Your client may need to request a penalty abatement. This is accomplished by attaching Form 5329 to the return and at the bottom of the second page, telling IRS how much you were supposed to withdraw and how much was actually withdrawn. Here are some quick tips:

  • The form wants you to pay a penalty of 50% of the difference. Instead, you put zero on the penalty line and indicate that there’s a schedule attached.
  • The schedule must explain the circumstances, ask for the waiver of the penalty, and state that the missed distribution has already been taken. The IRS cannot waive the penalty if the missed RMD is still in the plan.

It’s important to report the RMDs in the year actually received. You do not get a penalty waiver by reporting the RMD in the year it was supposed to be received.
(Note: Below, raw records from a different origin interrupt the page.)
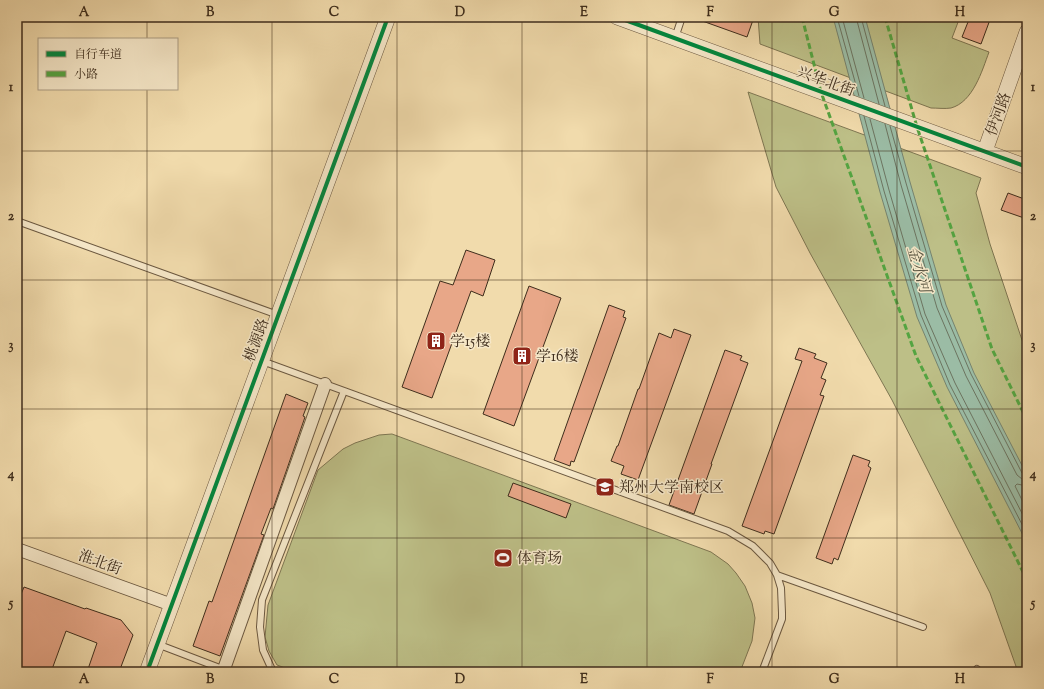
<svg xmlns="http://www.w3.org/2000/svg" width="1044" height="689" font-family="'Sorts Mill Goudy','Noto Serif SC',serif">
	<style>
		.green { fill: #bdbf87; stroke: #7e7652 }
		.water { fill: #9bbca5; stroke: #76836e }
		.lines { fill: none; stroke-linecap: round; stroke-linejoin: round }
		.shore { stroke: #6c7460; stroke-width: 1 }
		.building { fill: #e8a788; stroke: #3e2d1c }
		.service-casing { stroke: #6b5840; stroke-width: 8 }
		.minor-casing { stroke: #6b5840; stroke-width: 14 }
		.tertiary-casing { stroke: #6b5840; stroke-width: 16 }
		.service { stroke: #f6e8c9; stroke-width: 6 }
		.minor { stroke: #f6e8c9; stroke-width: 12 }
		.tertiary { stroke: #f6e8c9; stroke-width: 15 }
		.quiet { stroke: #54a441; stroke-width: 3; stroke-dasharray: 6 3; stroke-linecap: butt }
		.cycleway-casing { stroke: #f6e8c9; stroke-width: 6 }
		.cycleway { stroke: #00873e; stroke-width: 4 }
		.grid { fill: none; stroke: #3e2d1c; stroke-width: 1; stroke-opacity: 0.55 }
		.labels { text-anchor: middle; stroke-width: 3; stroke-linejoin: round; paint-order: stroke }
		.street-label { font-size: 15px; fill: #3e2d1c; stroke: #f6e8c9 }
		.poi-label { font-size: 15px; fill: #3e2d1c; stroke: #f6e8c9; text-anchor: start }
		.water-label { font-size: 16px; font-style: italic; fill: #55513e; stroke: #f6e8c9 }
		.neatline { fill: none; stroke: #3e2d1c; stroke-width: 1.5 }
		.grid-label { font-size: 13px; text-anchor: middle; font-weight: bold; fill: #3e2d1c }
	</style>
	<rect width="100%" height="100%" fill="#f1dbac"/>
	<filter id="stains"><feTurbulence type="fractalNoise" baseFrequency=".005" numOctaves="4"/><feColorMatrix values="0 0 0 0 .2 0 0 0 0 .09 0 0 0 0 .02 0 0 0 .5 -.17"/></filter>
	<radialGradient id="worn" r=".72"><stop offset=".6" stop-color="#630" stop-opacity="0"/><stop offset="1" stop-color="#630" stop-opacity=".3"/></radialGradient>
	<path class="green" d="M758 17H960L952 38 989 52C982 71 973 102 951 108 945 109 937 108 931 108L760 44Z
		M748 92 981 178 976 193 990 244 1027 355V672H1018L990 593 892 400 810 253 776 187Z
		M392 434 711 552 728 564 736 573 745 586 752 603 755 618 752 641 740 672H296L277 665 269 651 265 637 268 605 318 470 343 449 355 443 379 435Z"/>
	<path class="water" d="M833 17H865L910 182 946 305 974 373 1027 475V543L947 387 917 317 880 192Z"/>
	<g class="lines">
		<path class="shore" d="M837 17 859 96
			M842 17 864 98
			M856 17 879 104
			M861 17 885 106
			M864 116 884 191 921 315 950 385 1027 534
			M870 119 889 190 925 314 955 383 1027 523
			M885 124 901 185 937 308 966 376 1017 475 1022 479 1027 480
			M890 126 906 183 942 306 971 374 1022 473 1024 475H1027
			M1027 486 1017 484 1015 486 1027 510"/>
	</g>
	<path class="building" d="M695 17H745L753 20 747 37 694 18Z
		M970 17H991L981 44 962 37Z
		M1008 193 1027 200V219L1001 210Z
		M466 250 495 260 483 296 471 291 432 398 402 387 440 281 453 285Z
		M529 286 561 298 514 426 483 414Z
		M609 305 625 311 623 317 626 318 574 462 571 461 570 466 554 460Z
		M674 329 691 335 638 480 621 474 624 466 611 461 617 446H618L638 389H639L659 333 671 338Z
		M799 348 816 354 814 358 827 363 821 378 826 380 820 395 824 396 774 534 765 531 764 534 742 526 802 361 795 359Z
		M725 350 742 356 740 360 748 363 711 464H712L694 514 669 505Z
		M286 394 308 403 303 416 305 417 273 509 271 508 261 534 264 535 220 656 193 646 209 601 212 602Z
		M853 455 870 461 868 466 871 468 838 560 834 558 832 564 816 558Z
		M513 483 571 504 566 518 508 496Z
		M24 587 85 609 86 608 121 620 133 635 119 672H87L97 643 66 631 51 672H17V604Z"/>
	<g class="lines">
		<g class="service-casing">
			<path id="service" d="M675 38 682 17
				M17 221 278 315
				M262 361 728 531 753 546 770 563 777 575 781 588 782 613V619L762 672
				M777 575 923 627
				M157 644 225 670
				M273 672 263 650 260 627 262 600 344 391
				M975 672 977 669"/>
		</g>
		<g class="minor-casing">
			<path id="minor" d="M17 549 172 605
				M224 669 325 384"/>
		</g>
		<g class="tertiary-casing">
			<path id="tertiary" d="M617 17 1027 167
				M985 151 1027 32
				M147 672 388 17"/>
		</g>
		<use href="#service" class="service"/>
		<use href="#minor" class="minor"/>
		<use href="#tertiary" class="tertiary"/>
		<path class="quiet" d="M802 17 821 92 916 356 1027 580
			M885 17 917 127 992 349 1027 420"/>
		<g class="cycleway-casing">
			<path id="cycleway" d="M617 17 1027 167
				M147 672 388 17"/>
		</g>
		<use href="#cycleway" class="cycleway"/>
	</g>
	<path class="grid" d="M147 17V39M272 17V672M397 17V672M522 17V672M647 17V672M772 17V672M897 17V672M147 89V672M17 151H1027M17 280H1027M17 409H1027M17 538H1027"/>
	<defs>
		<g id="building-square" transform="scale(1)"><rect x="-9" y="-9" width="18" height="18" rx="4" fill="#8f2418" stroke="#f6e8c9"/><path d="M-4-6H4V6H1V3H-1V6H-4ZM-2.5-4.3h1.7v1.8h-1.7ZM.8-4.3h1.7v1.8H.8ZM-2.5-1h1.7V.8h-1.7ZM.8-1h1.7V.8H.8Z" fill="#fff"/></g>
		<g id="university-square" transform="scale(1)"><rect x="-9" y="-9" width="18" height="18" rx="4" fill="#8f2418" stroke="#f6e8c9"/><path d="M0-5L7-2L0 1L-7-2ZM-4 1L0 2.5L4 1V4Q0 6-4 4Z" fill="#fff"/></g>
		<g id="stadium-square" transform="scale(1)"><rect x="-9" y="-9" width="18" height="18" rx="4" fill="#8f2418" stroke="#f6e8c9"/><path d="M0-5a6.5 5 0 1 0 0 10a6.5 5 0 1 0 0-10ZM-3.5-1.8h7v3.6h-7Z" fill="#fff"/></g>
	</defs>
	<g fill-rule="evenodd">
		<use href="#building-square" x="436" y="341"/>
		<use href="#building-square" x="522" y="356"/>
		<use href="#university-square" x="605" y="487"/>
		<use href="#stadium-square" x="503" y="558"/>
	</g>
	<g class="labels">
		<g class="street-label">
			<text transform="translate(826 81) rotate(20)" y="5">兴华北街</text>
			<text transform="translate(998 114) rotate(-70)" y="5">伊河路</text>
			<text transform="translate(256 340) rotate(-70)" y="5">桃源路</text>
			<text transform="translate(100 562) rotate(20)" y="5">淮北街</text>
		</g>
		<g class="poi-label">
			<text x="450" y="346">学15楼</text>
			<text x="536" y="361">学16楼</text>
			<text x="619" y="492">郑州大学南校区</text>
			<text x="517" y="563">体育场</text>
		</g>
		<g class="water-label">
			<text transform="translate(920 269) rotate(74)" y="6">金水河</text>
		</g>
	</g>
	<rect width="1044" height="689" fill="none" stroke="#f1dbac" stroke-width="44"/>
	<rect x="38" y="38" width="140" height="52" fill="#f6e8c9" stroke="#ac9d84"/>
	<rect x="46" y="51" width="20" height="6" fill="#00873e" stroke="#ac9d84"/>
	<text x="74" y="58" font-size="12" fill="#3e2d1c">自行车道</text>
	<rect x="46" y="71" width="20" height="6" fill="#54a441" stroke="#ac9d84"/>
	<text x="74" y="78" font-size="12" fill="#3e2d1c">小路</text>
	<rect x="22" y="22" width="1000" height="645" class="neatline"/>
	<g class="grid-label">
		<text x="84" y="16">A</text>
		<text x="210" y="16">B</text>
		<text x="334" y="16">C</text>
		<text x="460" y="16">D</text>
		<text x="584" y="16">E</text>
		<text x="710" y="16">F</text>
		<text x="834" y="16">G</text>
		<text x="960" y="16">H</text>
		<text x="11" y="91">1</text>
		<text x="1033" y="91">1</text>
		<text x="11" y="220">2</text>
		<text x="1033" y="220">2</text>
		<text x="11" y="349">3</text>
		<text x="1033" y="349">3</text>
		<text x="11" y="478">4</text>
		<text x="1033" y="478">4</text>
		<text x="11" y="607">5</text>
		<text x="1033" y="607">5</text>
		<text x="84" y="683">A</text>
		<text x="210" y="683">B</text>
		<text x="334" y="683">C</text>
		<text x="460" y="683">D</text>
		<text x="584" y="683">E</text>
		<text x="710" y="683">F</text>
		<text x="834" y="683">G</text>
		<text x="960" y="683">H</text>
	</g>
	<rect width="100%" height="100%" filter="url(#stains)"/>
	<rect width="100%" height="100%" fill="url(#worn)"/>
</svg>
The client should take the late RMD when discovered even though it means paying tax on two RMDs in one year.

Since custodians are not required to calculate RMDs for inherited accounts, those clients are most at risk for penalties and may need more guidance.

Qualified Charitable Distributions

Anyone over 70½ with an IRA (even an inherited IRA) can take up to $100,000 from the account each year that goes directly to the charity and not report the withdrawal as gross income. This transfer (“QCD”) can qualify as an RMD even if the RMD is less than $100,000. The IRA owner needs to have the acknowledgment from the charity that “no goods or services” were received if the amount is over $250. The charity must qualify for deduction under Sec. 170 and the transfer cannot be made to a private foundation or donor-advised fund.

Basis in an IRA is not used up in making a QCD. In addition, the charitable distribution from the IRA must be one that otherwise would have been eligible for a full charitable deduction. This “must have been eligible for a full deduction” rule means that the IRA donor does not receive any benefits for the donation (which would limit the donor’s deduction to only the net amount contributed and fail the “full deduction” QCD requirement).

The custodian has no responsibility to report QCDs to the IRS or the taxpayer. Form 1099-R will not show them as tax-free. The IRA owner is responsible for correct reporting and compliance with the full deduction and acknowledgment rules.

Final Dates & Take Away

The RMDs must be withdrawn each year by December 31. Some people wait until the last minute to claim them, hoping to maximize the tax-free income within the fund. The downside is that the custodians are very busy in late December, staff takes time off for the holidays and errors are more likely to happen than at any other time of the year.